[Stored data entries]
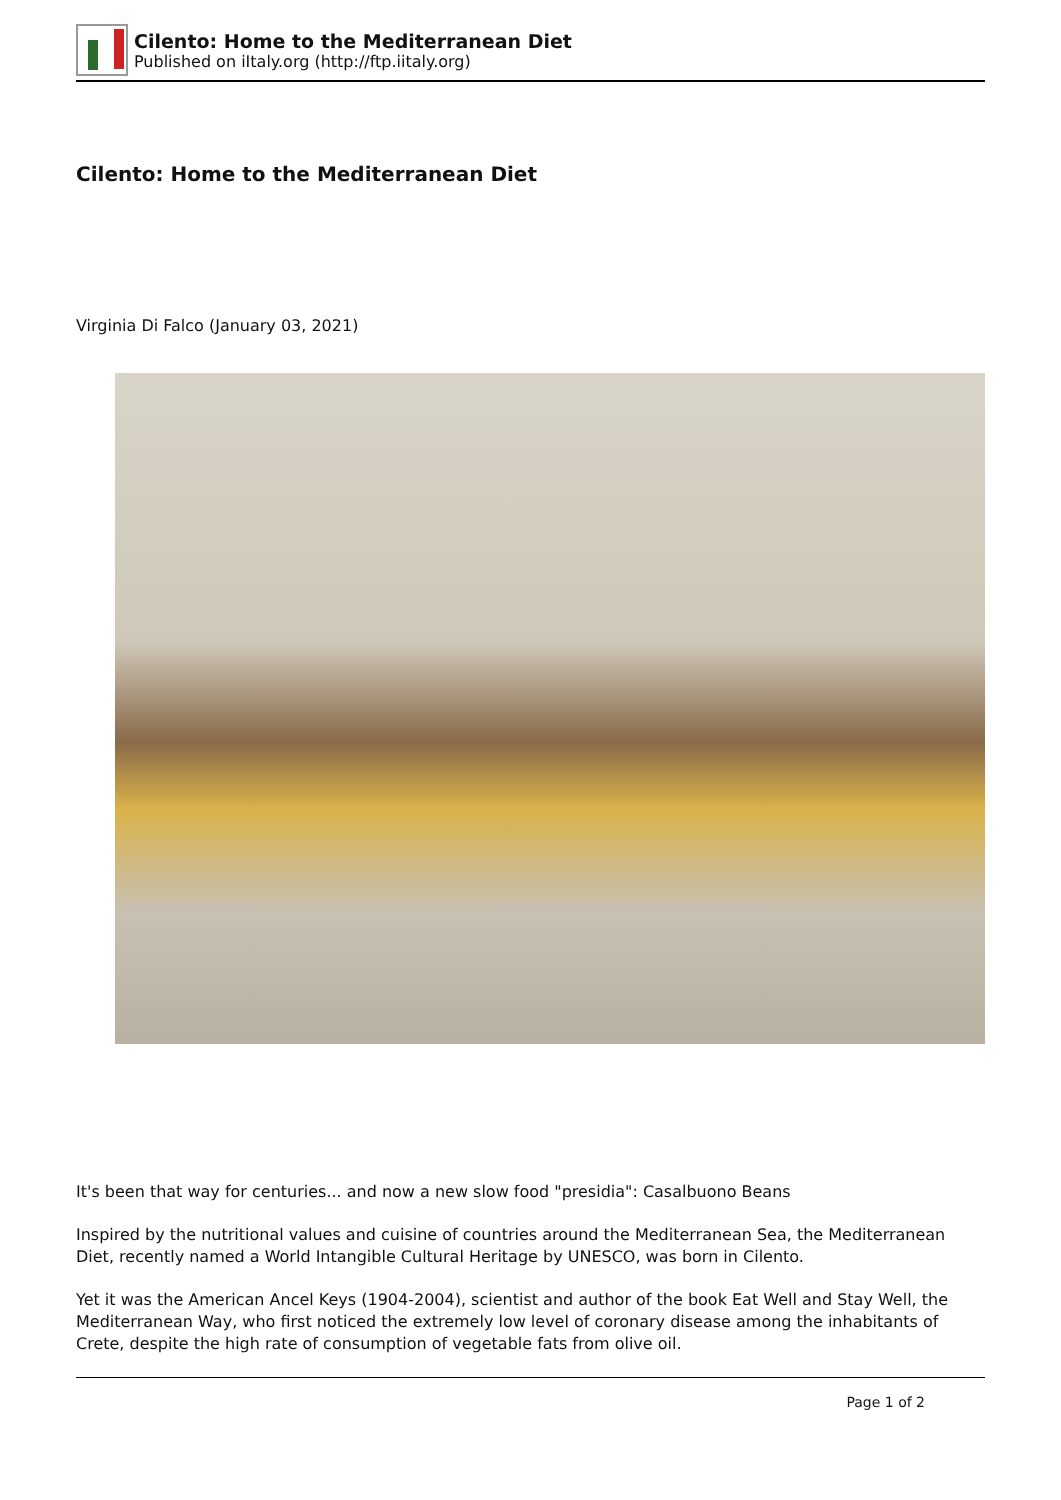Cilento: Home to the Mediterranean Diet
Published on iItaly.org (http://ftp.iitaly.org)
Cilento: Home to the Mediterranean Diet
Virginia Di Falco (January 03, 2021)
It's been that way for centuries... and now a new slow food "presidia": Casalbuono Beans
Inspired by the nutritional values and cuisine of countries around the Mediterranean Sea, the Mediterranean Diet, recently named a World Intangible Cultural Heritage by UNESCO, was born in Cilento.
Yet it was the American Ancel Keys (1904-2004), scientist and author of the book Eat Well and Stay Well, the Mediterranean Way, who first noticed the extremely low level of coronary disease among the inhabitants of Crete, despite the high rate of consumption of vegetable fats from olive oil.
Page 1 of 2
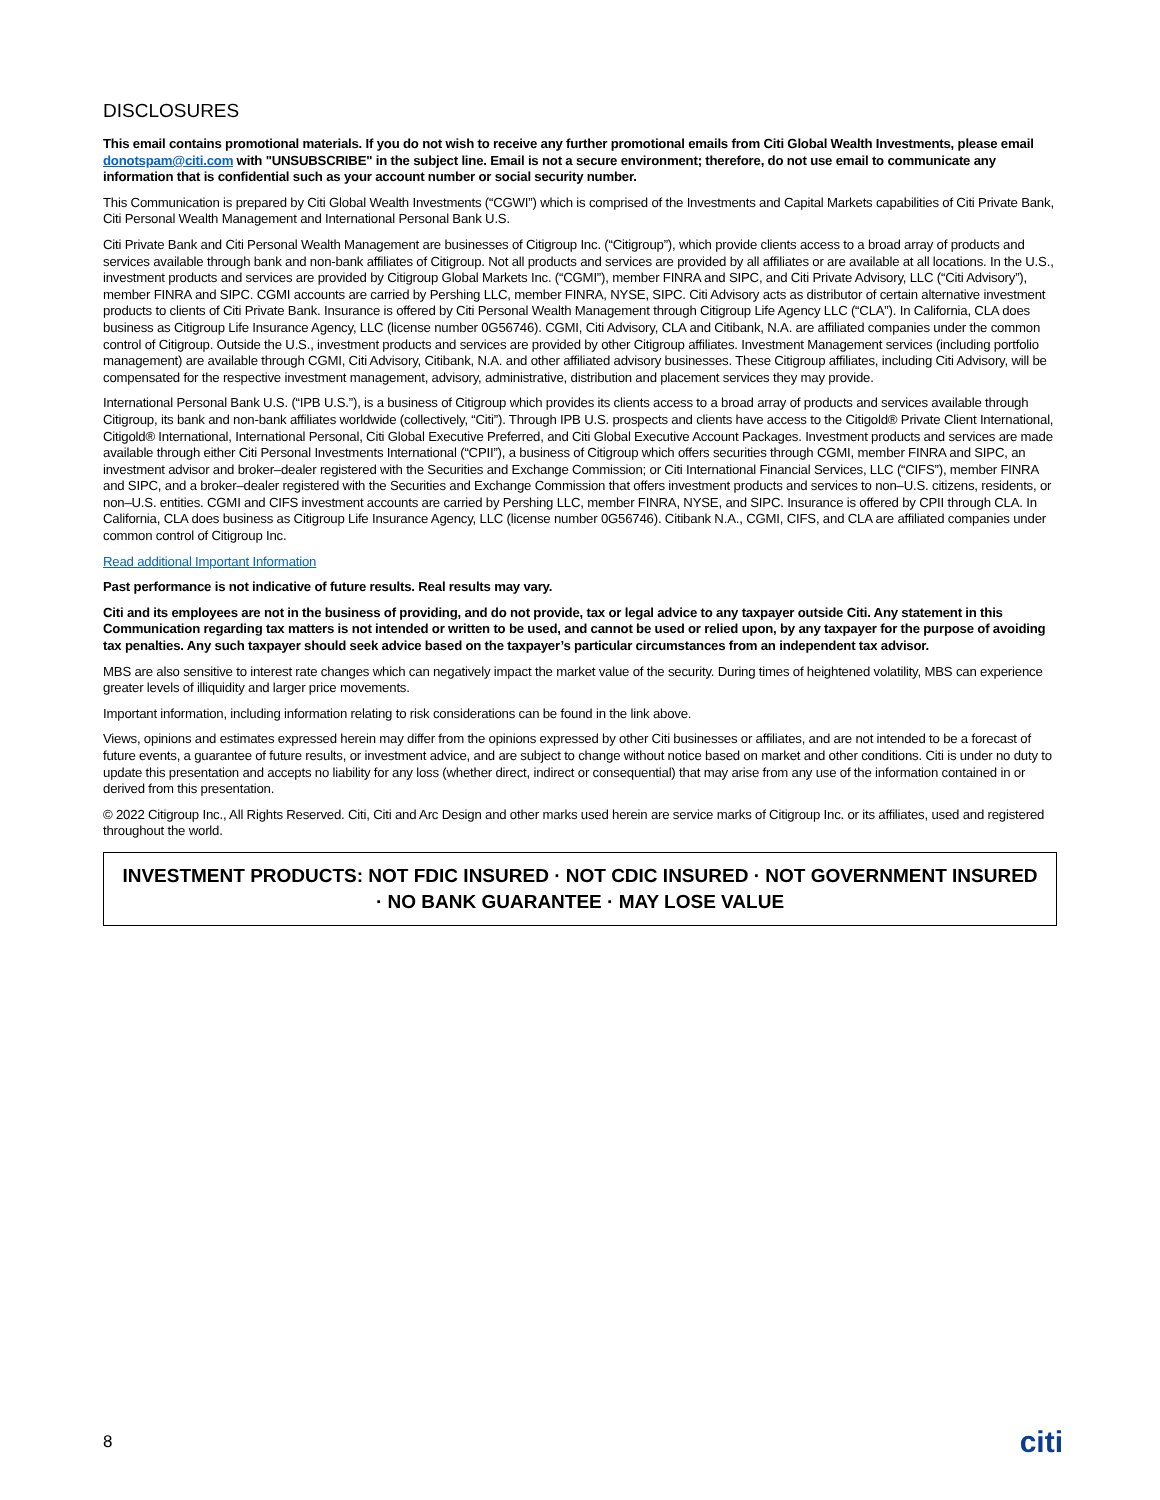DISCLOSURES
This email contains promotional materials. If you do not wish to receive any further promotional emails from Citi Global Wealth Investments, please email donotspam@citi.com with "UNSUBSCRIBE" in the subject line. Email is not a secure environment; therefore, do not use email to communicate any information that is confidential such as your account number or social security number.
This Communication is prepared by Citi Global Wealth Investments (“CGWI”) which is comprised of the Investments and Capital Markets capabilities of Citi Private Bank, Citi Personal Wealth Management and International Personal Bank U.S.
Citi Private Bank and Citi Personal Wealth Management are businesses of Citigroup Inc. (“Citigroup”), which provide clients access to a broad array of products and services available through bank and non-bank affiliates of Citigroup. Not all products and services are provided by all affiliates or are available at all locations. In the U.S., investment products and services are provided by Citigroup Global Markets Inc. (“CGMI”), member FINRA and SIPC, and Citi Private Advisory, LLC (“Citi Advisory”), member FINRA and SIPC. CGMI accounts are carried by Pershing LLC, member FINRA, NYSE, SIPC. Citi Advisory acts as distributor of certain alternative investment products to clients of Citi Private Bank. Insurance is offered by Citi Personal Wealth Management through Citigroup Life Agency LLC (“CLA”). In California, CLA does business as Citigroup Life Insurance Agency, LLC (license number 0G56746). CGMI, Citi Advisory, CLA and Citibank, N.A. are affiliated companies under the common control of Citigroup. Outside the U.S., investment products and services are provided by other Citigroup affiliates. Investment Management services (including portfolio management) are available through CGMI, Citi Advisory, Citibank, N.A. and other affiliated advisory businesses. These Citigroup affiliates, including Citi Advisory, will be compensated for the respective investment management, advisory, administrative, distribution and placement services they may provide.
International Personal Bank U.S. (“IPB U.S.”), is a business of Citigroup which provides its clients access to a broad array of products and services available through Citigroup, its bank and non-bank affiliates worldwide (collectively, “Citi”). Through IPB U.S. prospects and clients have access to the Citigold® Private Client International, Citigold® International, International Personal, Citi Global Executive Preferred, and Citi Global Executive Account Packages. Investment products and services are made available through either Citi Personal Investments International (“CPII”), a business of Citigroup which offers securities through CGMI, member FINRA and SIPC, an investment advisor and broker–dealer registered with the Securities and Exchange Commission; or Citi International Financial Services, LLC (“CIFS”), member FINRA and SIPC, and a broker–dealer registered with the Securities and Exchange Commission that offers investment products and services to non–U.S. citizens, residents, or non–U.S. entities. CGMI and CIFS investment accounts are carried by Pershing LLC, member FINRA, NYSE, and SIPC. Insurance is offered by CPII through CLA. In California, CLA does business as Citigroup Life Insurance Agency, LLC (license number 0G56746). Citibank N.A., CGMI, CIFS, and CLA are affiliated companies under common control of Citigroup Inc.
Read additional Important Information
Past performance is not indicative of future results. Real results may vary.
Citi and its employees are not in the business of providing, and do not provide, tax or legal advice to any taxpayer outside Citi. Any statement in this Communication regarding tax matters is not intended or written to be used, and cannot be used or relied upon, by any taxpayer for the purpose of avoiding tax penalties. Any such taxpayer should seek advice based on the taxpayer’s particular circumstances from an independent tax advisor.
MBS are also sensitive to interest rate changes which can negatively impact the market value of the security. During times of heightened volatility, MBS can experience greater levels of illiquidity and larger price movements.
Important information, including information relating to risk considerations can be found in the link above.
Views, opinions and estimates expressed herein may differ from the opinions expressed by other Citi businesses or affiliates, and are not intended to be a forecast of future events, a guarantee of future results, or investment advice, and are subject to change without notice based on market and other conditions. Citi is under no duty to update this presentation and accepts no liability for any loss (whether direct, indirect or consequential) that may arise from any use of the information contained in or derived from this presentation.
© 2022 Citigroup Inc., All Rights Reserved. Citi, Citi and Arc Design and other marks used herein are service marks of Citigroup Inc. or its affiliates, used and registered throughout the world.
INVESTMENT PRODUCTS: NOT FDIC INSURED · NOT CDIC INSURED · NOT GOVERNMENT INSURED · NO BANK GUARANTEE · MAY LOSE VALUE
8 citi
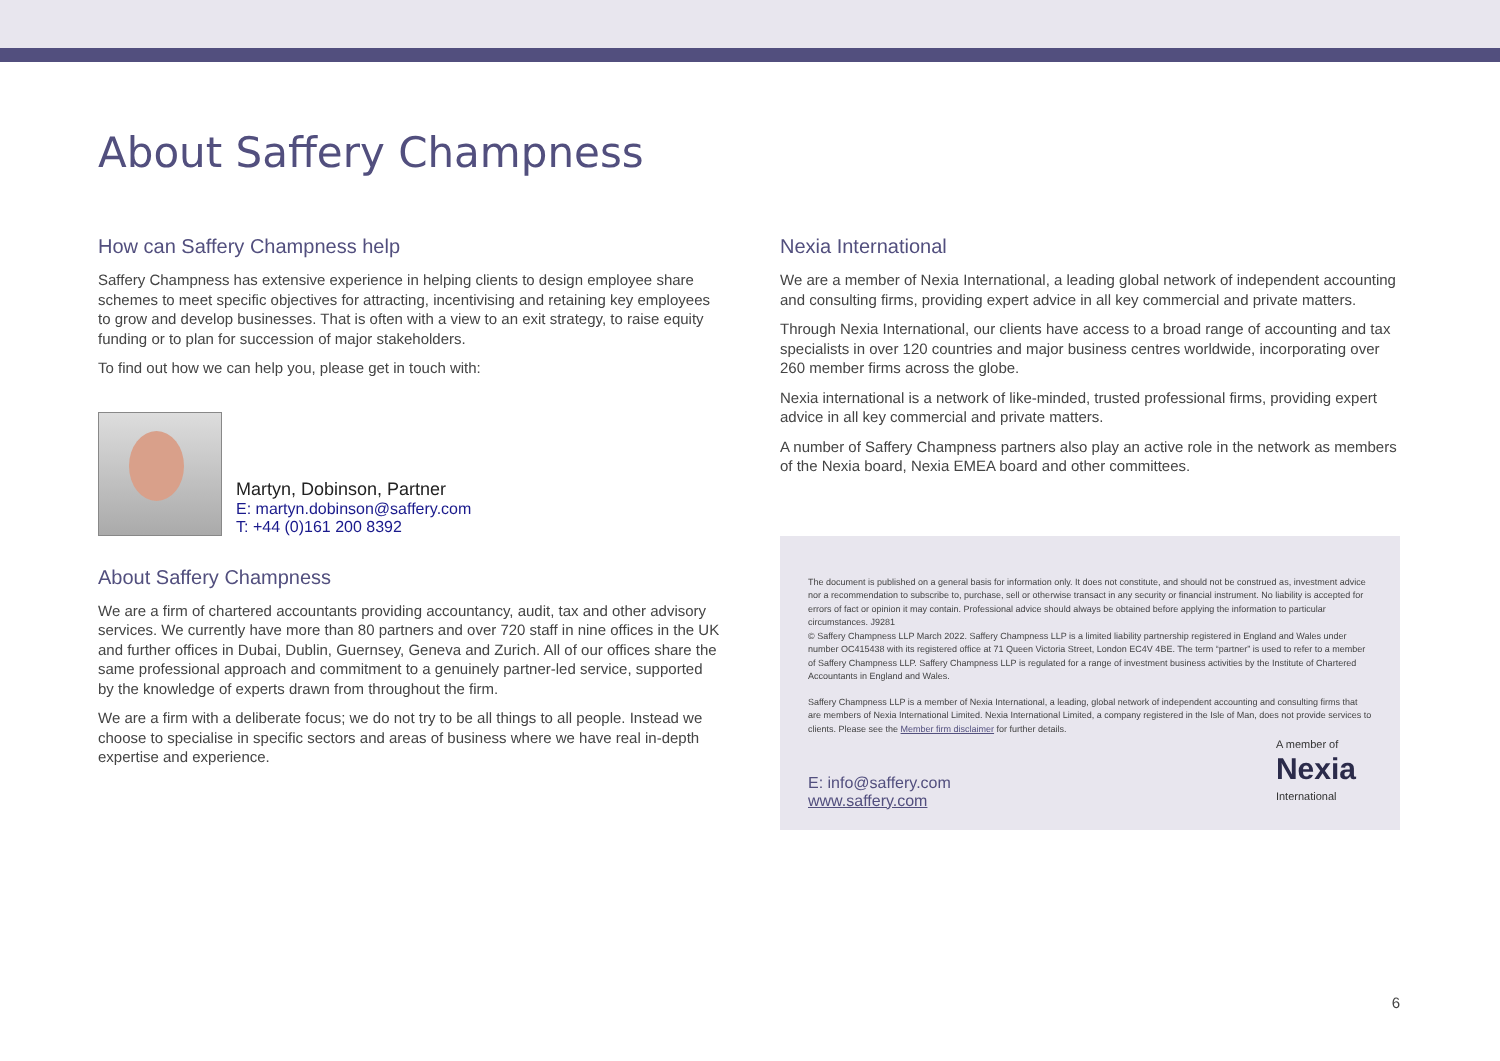About Saffery Champness
How can Saffery Champness help
Saffery Champness has extensive experience in helping clients to design employee share schemes to meet specific objectives for attracting, incentivising and retaining key employees to grow and develop businesses. That is often with a view to an exit strategy, to raise equity funding or to plan for succession of major stakeholders.
To find out how we can help you, please get in touch with:
Martyn, Dobinson, Partner
E: martyn.dobinson@saffery.com
T: +44 (0)161 200 8392
About Saffery Champness
We are a firm of chartered accountants providing accountancy, audit, tax and other advisory services. We currently have more than 80 partners and over 720 staff in nine offices in the UK and further offices in Dubai, Dublin, Guernsey, Geneva and Zurich. All of our offices share the same professional approach and commitment to a genuinely partner-led service, supported by the knowledge of experts drawn from throughout the firm.
We are a firm with a deliberate focus; we do not try to be all things to all people. Instead we choose to specialise in specific sectors and areas of business where we have real in-depth expertise and experience.
Nexia International
We are a member of Nexia International, a leading global network of independent accounting and consulting firms, providing expert advice in all key commercial and private matters.
Through Nexia International, our clients have access to a broad range of accounting and tax specialists in over 120 countries and major business centres worldwide, incorporating over 260 member firms across the globe.
Nexia international is a network of like-minded, trusted professional firms, providing expert advice in all key commercial and private matters.
A number of Saffery Champness partners also play an active role in the network as members of the Nexia board, Nexia EMEA board and other committees.
The document is published on a general basis for information only. It does not constitute, and should not be construed as, investment advice nor a recommendation to subscribe to, purchase, sell or otherwise transact in any security or financial instrument. No liability is accepted for errors of fact or opinion it may contain. Professional advice should always be obtained before applying the information to particular circumstances. J9281
© Saffery Champness LLP March 2022. Saffery Champness LLP is a limited liability partnership registered in England and Wales under number OC415438 with its registered office at 71 Queen Victoria Street, London EC4V 4BE. The term “partner” is used to refer to a member of Saffery Champness LLP. Saffery Champness LLP is regulated for a range of investment business activities by the Institute of Chartered Accountants in England and Wales.
Saffery Champness LLP is a member of Nexia International, a leading, global network of independent accounting and consulting firms that are members of Nexia International Limited. Nexia International Limited, a company registered in the Isle of Man, does not provide services to clients. Please see the Member firm disclaimer for further details.
E: info@saffery.com
www.saffery.com
A member of
Nexia
International
6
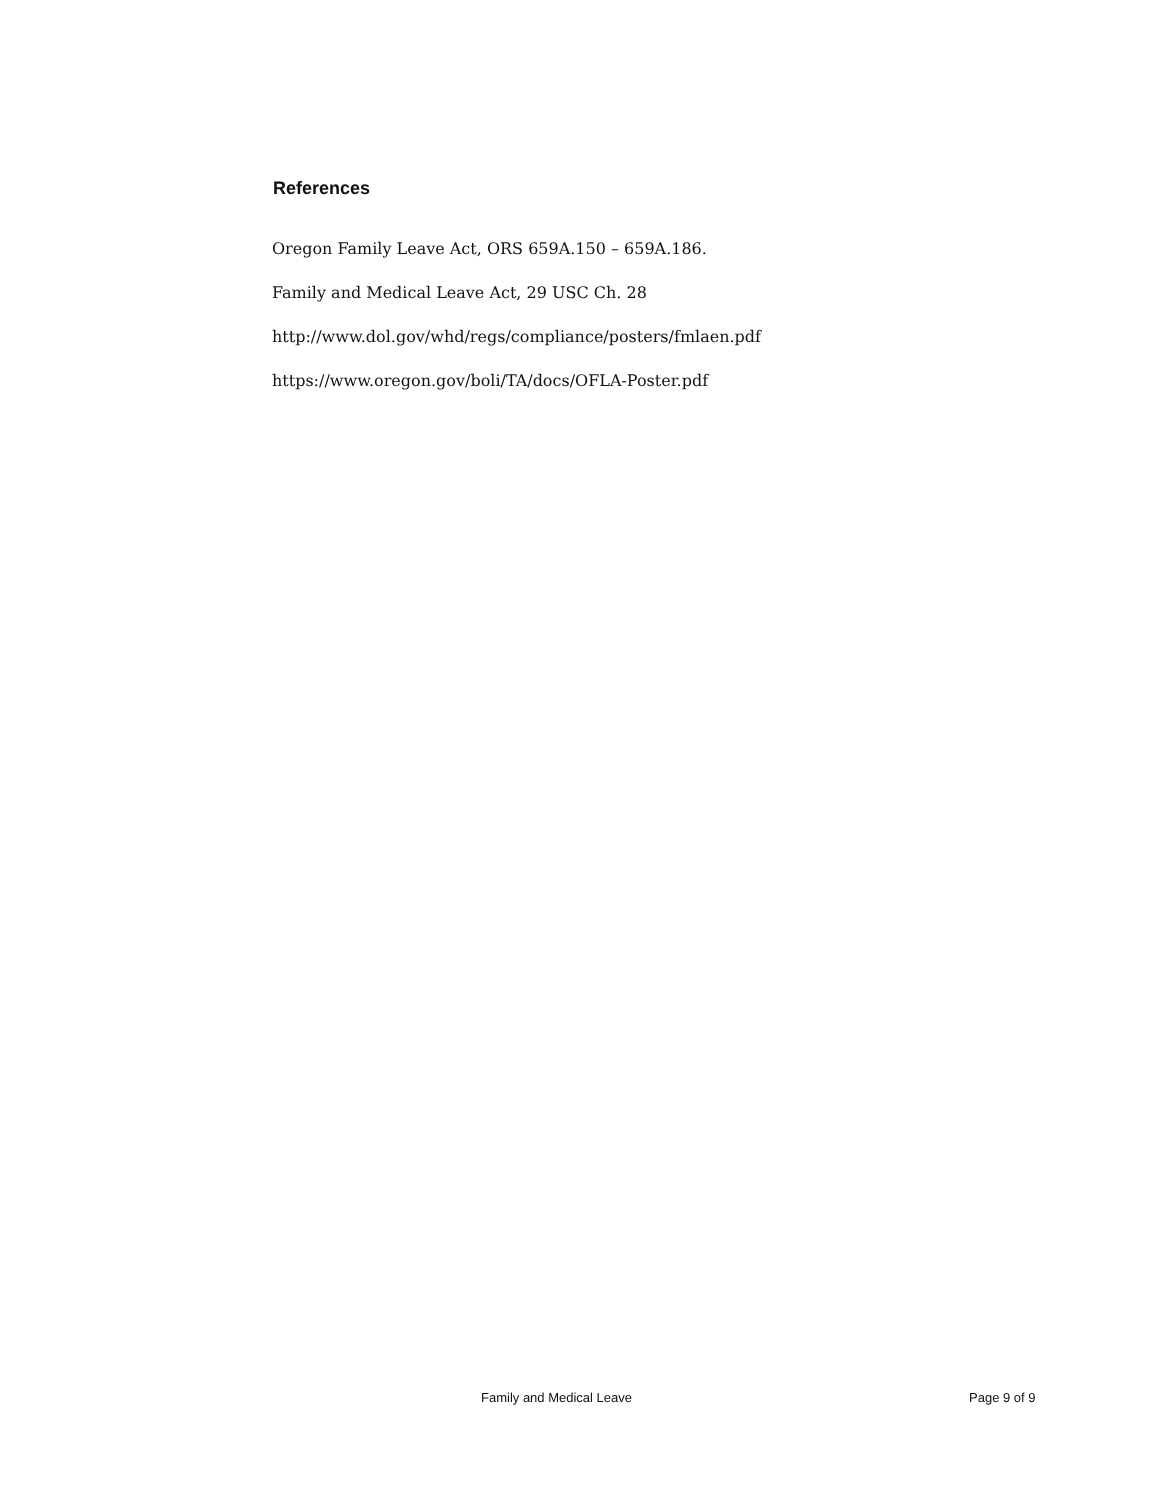References
Oregon Family Leave Act, ORS 659A.150 – 659A.186.
Family and Medical Leave Act, 29 USC Ch. 28
http://www.dol.gov/whd/regs/compliance/posters/fmlaen.pdf
https://www.oregon.gov/boli/TA/docs/OFLA-Poster.pdf
Family and Medical Leave Page 9 of 9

Problem to work on -> Whenever the string "Leave" turns up in a line of the data, copy that line.

Exercise response ->
Oregon Family Leave Act, ORS 659A.150 – 659A.186.
Family and Medical Leave Act, 29 USC Ch. 28
Family and Medical Leave Page 9 of 9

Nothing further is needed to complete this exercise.